The Budget will include an £800 million package of technology reforms that is designed to speed-up results in the NHS and cut admin tasks for police.
The Chancellor said there is “too much waste in the system” as he announced on Sunday a series of measures to free-up time for those on the front line of public services.
As part of the Treasury reforms, police will use drones to assess incidents such as traffic collisions and artificial intelligence (AI) will be deployed to cut scan times by a third.
The department said the changes, due to be in Wednesday’s Budget, have the potential to deliver £1.8 billion worth of benefits to public sector productivity by 2029.
Officials said the move is about reversing the high spending, high tax approach the UK Government adopted to see the country through the coronavirus pandemic and the energy shocks sparked by Russia’s invasion of Ukraine.
Chancellor Jeremy Hunt said: “We shouldn’t fall into the trap of thinking more spending buys us better public services.
“There is too much waste in the system and we want public servants to get back to doing what matters most: teaching our children, keeping us safe and treating us when we’re sick.
“That’s why our plan is about reaping the rewards of productivity, from faster access to MRIs for patients to hundreds of thousands of police hours freed up to attend burglaries or incidents of domestic abuse.”
In the health sector, the Treasury said that more than 130,000 patients a year, including those waiting for cancer results, can expect to receive their test results sooner as a result of at least 100 MRI scanners in England being upgraded with AI.
The pioneering technology will be trained to recognise patterns in scans through machine-learning which officials said could cut scan times by over a third.
In policing, the Treasury said its reforms will help to deliver on the Police Productivity Review, which it said found that up to 38 million hours of officer time could be saved every year.
Mr Hunt will provide £230 million towards the rollout of time-saving technology, including funding automated redaction of personal information during evidence collation.
The process will apply to name badges in shoplifting incidents, irrelevant faces from body worn cameras and number plates from video evidence.
Interviewing witnesses and victims via video call will be approved to improve speed of service.
A pilot allowing officers to use drones to first respond to some incidents like traffic collisions will also be given the green light.
The drone information will be fed back to help forces to assess the seriousness of the incident and the resources required to deal with it, the Treasury said.
AI will be used on the 101 non-emergency service to triage callers, it added.
Other measures in the £800 million package include:
– £170 million for justice system reforms designed to save up to 55,000 hours a year of administrative time. Jury bundles will be made digital and there will be new software to streamline parole decisions.

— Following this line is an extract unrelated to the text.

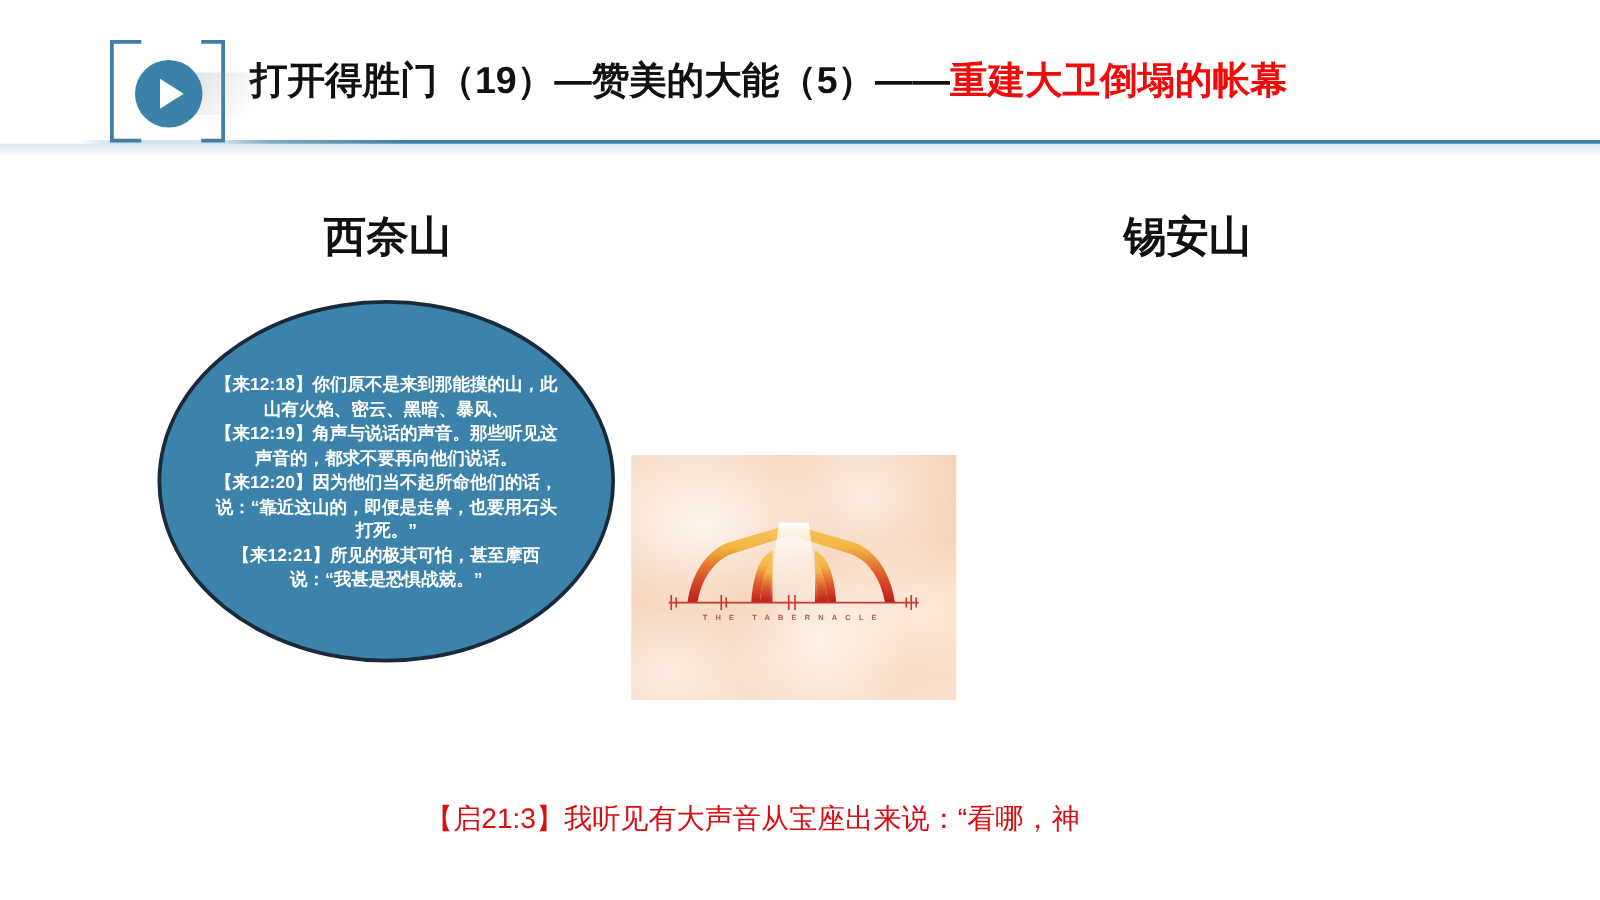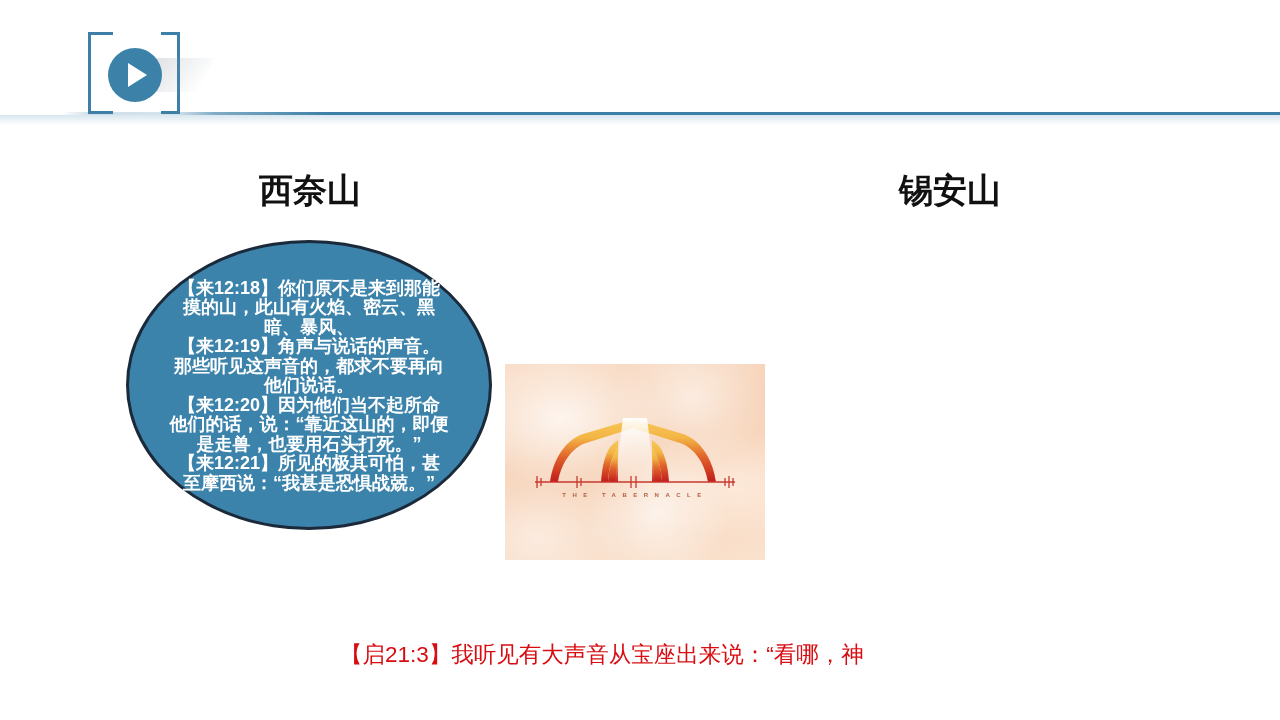"打开得胜门（19）—赞美的大能（5）——重建大卫倒塌的帐幕" div.slide-title { html: none -> <div> <span>打开得胜门（19）—赞美的大能（5）——</span><span>重建大卫倒塌的帐幕</span> </div> }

– £165 million to be put towards reducing last year’s local authority overspend of £670 million on children’s social care places across England by making 200 additional child social care places available, reducing the reliance on costly emergency places for children.
– A £34 million fund to reduce fraud by expanding the use of AI across government to make it easier to spot and catch fraudsters, in a move estimated to save £100 million.
– Accelerating the delivery of the Department for Work and Pension’s existing programme with a £17 million investment to modernise its services and move away from paper-based communications.
– Cutting the time it takes for planning officers to process applications by 30% through a new AI pilot.
– Boosting support for children with additional needs through a £105 million fund to help deliver an additional 15 special free schools.
Darren Jones, Labour’s shadow chief secretary to the Treasury, said the announcement mounted to “spin without substance”.
“Nothing in Britain is better off after 14 years of Conservative economic failure,” he said.
“Millions of people are stuck on hospital waiting lists, our schools are crumbling and our streets are less safe. And yet all the Chancellor is offering is more spin without substance.
“It’s time for change. Only Labour offers a long-term plan to grow our economy to deliver more jobs, more investment and to put more money in people’s pockets.”
Mr Hunt is under pressure to deliver tax cuts in what could be the last fiscal statement from the Conservative government before the next general election, which is widely expected in the autumn.
With the Chancellor number-crunching over the coming days before finalising his Budget, official forecasts of the Chancellor’s “head room” against his plans to get borrowing to fall in five years’ time are understood to have moved against the Government.
Treasury sources this week said Mr Hunt is considering a further squeeze on public spending as a way to deliver the tax cuts being demanded by some Tory MPs.
The announcement about bolstering public sector productivity could be a move designed to free up money for pre-election giveaways.
According to The Sunday Times, the Office for Budget Responsibility told Mr Hunt on Wednesday that he has £12.8 billion of headroom to play with – more than £2 billion less than the figure the Treasury is said to have previously been basing its calculations on.
The newspaper said the Chancellor is due to meet Prime Minister Rishi Sunak on Sunday evening to make a final decision on whether a 2p cut to income tax is affordable.